▸ EXCERPT PROVIDED:
• • • • •

Re: [GIT PULL] Ceph fixes for 5.1-rc7

From: Jeff Layton <jlayton@kernel.org>
To: Al Viro <viro@zeniv.linux.org.uk>
Cc: Linus Torvalds <torvalds@linux-foundation.org>,
	Ilya Dryomov <idryomov@gmail.com>,
	ceph-devel@vger.kernel.org,
	Linux List Kernel Mailing <linux-kernel@vger.kernel.org>,
	linux-cifs <linux-cifs@vger.kernel.org>
Subject: Re: [GIT PULL] Ceph fixes for 5.1-rc7
Date: Sun, 28 Apr 2019 11:47:58 -0400	[thread overview]
Message-ID: <b875fdb47e17ab68d18c5e5e5cbd0ec70fec7ce9.camel@kernel.org> (raw)
In-Reply-To: <20190428144850.GA23075@ZenIV.linux.org.uk>

On Sun, 2019-04-28 at 15:48 +0100, Al Viro wrote:
> On Sun, Apr 28, 2019 at 09:27:20AM -0400, Jeff Layton wrote:
> 
> > I don't see a problem doing what you suggest. An offset + fixed length
> > buffer would be fine there.
> > 
> > Is there a real benefit to using __getname though? It sucks when we have
> > to reallocate but I doubt that it happens with any frequency. Most of
> > these paths will end up being much shorter than PATH_MAX and that slims
> > down the memory footprint a bit.
> 
> AFAICS, they are all short-lived; don't forget that slabs have cache,
> so in that situation allocations are cheap.

• • • • •

▸ DATASET EXTRACT:
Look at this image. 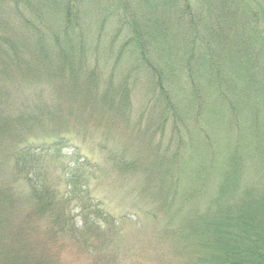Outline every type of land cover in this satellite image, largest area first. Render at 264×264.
<instances>
[{
  "label": "rangeland",
  "instance_id": "obj_1",
  "mask_svg": "<svg viewBox=\"0 0 264 264\" xmlns=\"http://www.w3.org/2000/svg\"><path fill=\"white\" fill-rule=\"evenodd\" d=\"M74 171L99 209L72 201L54 264H195L197 216L264 192V0H0V219Z\"/></svg>",
  "mask_w": 264,
  "mask_h": 264
},
{
  "label": "trees",
  "instance_id": "obj_2",
  "mask_svg": "<svg viewBox=\"0 0 264 264\" xmlns=\"http://www.w3.org/2000/svg\"><path fill=\"white\" fill-rule=\"evenodd\" d=\"M62 143L61 139L56 142L57 151L61 149ZM55 151L52 149L51 154H54ZM46 153H48L47 148L43 147L37 150L28 144L18 151L17 169L21 171L34 160L35 163L39 162L40 164L41 158ZM168 160L164 161L167 166L162 170L168 172L169 176L171 174L175 177L186 171L183 169L178 172L175 163H169ZM180 165L181 163L178 167ZM82 175L75 171L67 175L68 190L62 195L45 186V176L40 175V179L34 180L35 183L31 184L30 196L33 205L23 211L15 221V217L5 218V221L0 219V224H2L0 236L6 238L0 242V264H54L57 259L55 250L57 251L60 247L58 242L62 238L61 235L70 231L75 236V230H77L75 229L76 220L71 215L72 201L74 199L83 201L84 204H81L83 208L88 210L89 207H92L91 211L93 212H96L95 209H99L97 201L93 198L88 196L85 199L81 196L80 186L83 187V184L84 186L87 184V180L83 181ZM171 179V177L168 179L165 191L168 193L172 191V195L175 196L178 194L182 179H178L177 182L171 181ZM235 191L234 189V195ZM221 195L218 197V203L224 199V196ZM83 196H85L84 193ZM249 198L251 204L238 205L236 201H233L231 203L237 205H230L233 208H227L230 207L227 206L220 213H204L197 216L198 220L195 223L198 225H196V229L194 227L192 230L196 231L195 238H193V241L197 243L194 245L197 247L193 249V259L195 258L194 260L197 261L195 264H264V192L257 197ZM166 200L171 202H164L162 208L170 213L174 210L173 205H176L177 202L170 197ZM223 204L225 206L226 203ZM100 213L101 211H99ZM105 219L106 217L100 214L93 222V226L100 225ZM189 224L184 223L182 227L178 225L175 228V236L179 240L184 237L189 238L188 232H185V229L190 231ZM80 238L83 240L82 243H85V235H81Z\"/></svg>",
  "mask_w": 264,
  "mask_h": 264
}]
</instances>
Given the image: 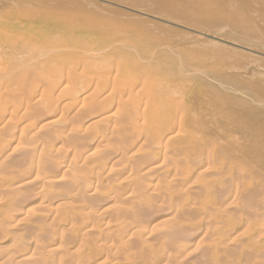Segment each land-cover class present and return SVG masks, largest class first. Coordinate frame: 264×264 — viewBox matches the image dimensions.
I'll return each mask as SVG.
<instances>
[{
  "label": "bare ground",
  "instance_id": "obj_1",
  "mask_svg": "<svg viewBox=\"0 0 264 264\" xmlns=\"http://www.w3.org/2000/svg\"><path fill=\"white\" fill-rule=\"evenodd\" d=\"M235 18L207 22L225 29L228 23L240 26ZM117 21L76 0H0V240L10 243L3 249L0 241V264H155L165 258L180 264L186 248L180 244V253L173 254L177 245L168 249L165 238L183 235L184 226L181 233L161 226L180 218L178 206L179 213H171L175 219L162 218L148 232L142 223L144 210L169 200L173 207L178 197L187 214L206 212L214 199L210 205L215 201L221 213L215 215L223 214L224 221L215 225L211 241L217 243L231 226L226 217L229 206L238 204L235 195L230 205L225 188L222 199L214 198L222 192L218 186L228 162L214 173L206 168L217 178L205 179L204 161L217 149L206 145L208 138H201L204 132L184 105V91L197 90L206 74L204 54ZM249 42L264 48L259 39ZM192 176L202 187L199 194ZM20 178H26L23 185L39 184L29 203L17 190L23 185L13 189ZM241 184L232 192L240 193ZM165 205H159V214ZM17 212L22 217L13 219ZM212 221L205 222L210 227L218 222ZM255 221L248 226L252 233L264 222ZM159 226L163 236L148 244ZM75 242L77 248L70 249ZM135 257L141 262L134 263Z\"/></svg>",
  "mask_w": 264,
  "mask_h": 264
},
{
  "label": "rangeland",
  "instance_id": "obj_2",
  "mask_svg": "<svg viewBox=\"0 0 264 264\" xmlns=\"http://www.w3.org/2000/svg\"><path fill=\"white\" fill-rule=\"evenodd\" d=\"M76 1H79L89 11L98 12L104 16L111 17L115 21L118 20L117 22L126 23L130 25L135 24L136 26L144 27L147 31L151 33L171 39L172 42L176 44L178 43L177 45H180L181 48L186 46L189 48L191 47L193 50L196 49L195 51L204 54L205 60L208 63H206L205 66L201 69L204 73L206 72L205 75L199 78V83L201 84V86H199L197 90L188 89L187 91H184V94L187 98V101L184 105L190 106L192 110V118H195L197 120L196 125H198L201 128L202 132H204L202 133L204 136L202 135L201 138H208L207 141L209 140V143L206 142V145H214L213 147L217 149L215 150L216 154H213L216 155L215 157L217 158L211 156L209 157V159H206V162L204 161L205 165L203 167H199L205 168V179H209V176L211 175L214 178V171H217V169L220 167V165L222 166L223 163L228 162L226 163V165L229 166L228 168L230 169L227 168L228 171H226L225 175L222 178L223 184L221 183L222 185L220 184L221 186H218V189L219 187L220 189L223 187L222 192L215 188L218 192L215 190L217 194L213 195H215L214 198L218 197L219 199H222V197L225 196V194H223L224 196L222 195V193L224 192L223 190L225 188V193H227V191L229 192V195L227 194L228 197L231 195L228 198L230 200H228V203L230 202L229 205L234 201L238 203L231 204L229 206V208L231 209L227 210L226 219L227 221H230L231 226L229 229L227 228L224 230V233H226V235L224 236L223 234L221 240H218L217 243H215V241L213 240L211 241L210 238H212V235L215 234H212L213 231L216 229L215 225H217L216 227L219 228L221 222L224 221V219L222 218L223 214L221 216L217 215L221 213H219V209L217 211L218 206L214 204L215 201L212 205H210L214 199L210 198L211 202H208L209 208L206 209L207 213L205 212V210L200 209L199 212H196L198 213L197 215L196 213L194 214V212L192 214H187L185 210H183L186 208L180 206V197H178L179 203H174L176 207H170L171 205H169V200L167 201L168 204L166 202V205L164 203H157V208L156 206H154L153 208L147 210L149 211V213H152V210H154L153 215H151V213H148V220L145 218V216L147 215V211L146 213L145 210L143 211L144 214L142 215V223L147 229L146 232L149 231V228L152 227V224L156 221H160V219L162 218H170V216H172V212L175 213L174 215L176 216L177 212L179 213L180 211L181 216L178 215L180 218L176 217L175 219L172 216V218H174L175 220H173L172 218V221L169 220L174 224H168L167 221L165 225H161L162 228L166 230L169 229L170 231L172 229L175 231L178 230L181 225V228L183 229L184 226L183 235L180 230L181 228L178 230V232L181 233H178L181 235H179L180 238L175 237V233H170L167 236L169 239L167 237L165 238V240L169 242H167L168 249L173 247L172 244L177 245L174 246L176 253L173 252V254L180 253L178 250H176L180 244V247L183 246V248H186L187 251L186 253H184L186 256L184 254H180L182 255V257L185 256L186 260L182 261L180 264H214L215 261H217V257L220 264H263L264 233L262 232L264 231V225L262 224L264 223V48H260L255 43L249 42V39H259L262 43H264V0ZM6 3H8L7 6H10L13 2L9 1ZM16 9L20 8L17 7ZM225 15L236 16V22L239 23L242 28L239 25L236 27L233 24L228 23V21H226V23L229 24L228 28L226 27L225 29L209 27L207 19H212L217 16ZM243 32V38H241V34ZM246 47L249 49V51ZM212 58L214 59V61ZM213 147L212 149H214ZM210 159H212L211 163ZM229 162H232V164L234 162V164L236 165H232ZM209 163L212 165H210ZM229 164L231 165V167L233 166L234 169L231 168ZM238 165H244V169H242V167H239ZM209 166H211L210 170L213 171L212 174L209 173L210 175H208V171L210 170L206 169ZM193 177L194 176H192L191 179ZM152 178H155V176H152L151 179ZM215 178H217L216 175ZM194 180L196 179H192V182L195 183V188L193 189V191L194 193L196 192V194H199L201 192L202 187L198 183H196L197 180ZM189 181L191 180L189 179ZM198 181L200 182L201 179ZM24 182H26V178H20L13 185V189L15 188V185L20 186L23 185ZM239 182H241L242 184L241 191L240 193H238V195L236 192H232V188L234 187V184H238ZM165 183L166 182L162 183L161 185H167V183ZM38 185V183H30L20 186L17 189L19 192L23 193L25 202L27 201L26 203L30 202L28 201V199H33L30 196L37 189ZM163 189L164 186L161 188V190ZM219 192H221V198L218 196ZM174 194L179 195V193H177V190ZM233 195H235V198H237V200L234 198ZM236 195L238 196L236 197ZM163 197L165 198V196ZM218 198H216L215 200H217ZM232 198H234V201ZM210 199L207 200L210 201ZM160 204L161 209H163L162 205L166 206V211L164 212L163 210H161L163 211L161 212V214L157 212L159 211L158 207L160 208ZM167 206L171 208V212L169 211V208ZM177 206L179 211H177ZM214 207L216 208V210L212 209ZM221 207L222 205L219 206V208ZM172 208L173 210L174 208H176V210L173 211ZM222 208L220 210H223ZM209 209H212L214 213L212 210ZM208 211H212L213 214H209L211 212ZM202 212H205L204 214L206 215L204 216ZM215 212H217V218H214V216H216ZM18 213L20 212H17V214L14 213L13 219H20L22 217ZM201 214H203V216ZM165 215H167V217ZM209 215L210 217L212 216L210 219ZM190 219H192L194 222L191 223L192 220ZM213 219L214 221L218 222H214L215 224L213 223L211 227L208 226L207 220L212 221ZM252 220H259L257 221L258 223L255 221L258 225L263 222L261 224L262 226L259 225L261 229L259 227H254L255 234L252 233V229L248 227L249 223ZM212 222H209V224H211ZM172 225H174L175 229L172 228ZM161 226L156 228L157 230L154 231V234L150 240L151 243L148 242V244H155L159 242V239L161 238L160 236H163L164 234L163 231L161 232L163 233L162 235L160 234V232H158L162 229ZM175 226L177 227V229ZM207 226L209 227V229L207 228ZM194 228L196 230V233H194ZM230 229L232 231H228ZM260 230L262 232H260L259 234L258 232ZM17 231L18 230L15 229V232ZM17 234H24V236L27 235L24 232H21L20 234L18 232ZM171 234L173 235L172 238L170 237ZM210 235L212 237H210ZM207 237L210 239V241H208ZM0 238H2V236ZM256 239H258L259 242ZM224 240L226 241V243ZM233 240L235 241L234 243L231 242ZM0 241L1 246L3 245L4 247L3 249L6 248V245L10 244L7 238L1 239ZM190 242L191 246L189 245ZM253 242L256 244H254ZM251 243H253L255 247H253V244ZM77 244L78 242H75L74 245H70V249L75 250V248H77ZM256 246L259 249H257V251L255 249ZM29 249L31 250L33 249V247H30ZM31 251H29L28 253L31 254ZM211 251L214 253V255H212L213 253ZM112 252H110L111 256L114 254V252ZM193 252H195V254ZM204 254L208 255V258L211 254L210 257L213 258L209 259H211L212 261L206 259L207 257L204 256ZM45 257L48 258L49 254H46ZM110 261H113V258H111ZM126 262L127 261H123L122 263ZM139 262H141V259L135 257L134 263ZM170 262L171 260L165 258L155 264H170ZM145 263L149 264V261Z\"/></svg>",
  "mask_w": 264,
  "mask_h": 264
}]
</instances>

• • • • •

▸ WRITTEN REQUEST 1: In the Ceph fixes email thread, why does Al Viro regard the allocations as cheap? Answer in one to three sentences.
▸ WRITTEN REQUEST 2: Carry on the Ceph fixes email thread from its last line.
The records play no part in anything asked here.

▸ FINAL ANSWER 1: He points out that the allocations are all short-lived and that slabs have cache. In that situation, allocations are cheap.

▸ FINAL ANSWER 2:
> 

Fair enough. Al also pointed out on IRC that the __getname/__putname
caches are likely to be hot, so using that may be less costly cpu-wise.

> > Also, FWIW -- this code was originally copied from cifs'
> > build_path_from_dentry(). Should we aim to put something in common
> > infrastructure that both can call?
> > 
> > There are some significant logic differences in the two functions though
> > so we might need some sort of callback function or something to know
> > when to stop walking.
> 
> Not if you want it fast...  Indirect calls are not cheap; the cost of
> those callbacks would be considerable.  Besides, you want more than
> "where do I stop", right?  It's also "what output do I use for this
> dentry", both for you and for cifs (there it's "which separator to use",
> in ceph it's "these we want represented as //")...
> 
> Can it be called on detached subtree, during e.g. open_by_handle()?
> There it can get really fishy; you end up with base being at the
> random point on the way towards root.  How does that work, and if
> it *does* work, why do we need the whole path in the first place?
> 

This I'm not sure of. commit 79b33c8874334e (ceph: snapshot nfs re-
export) explains this a bit, but I'm not sure it really covers this
case.

Zheng/Sage, feel free to correct me here:

My understanding is that for snapshots you need the base inode number,
snapid, and the full path from there to the dentry for a ceph MDS call.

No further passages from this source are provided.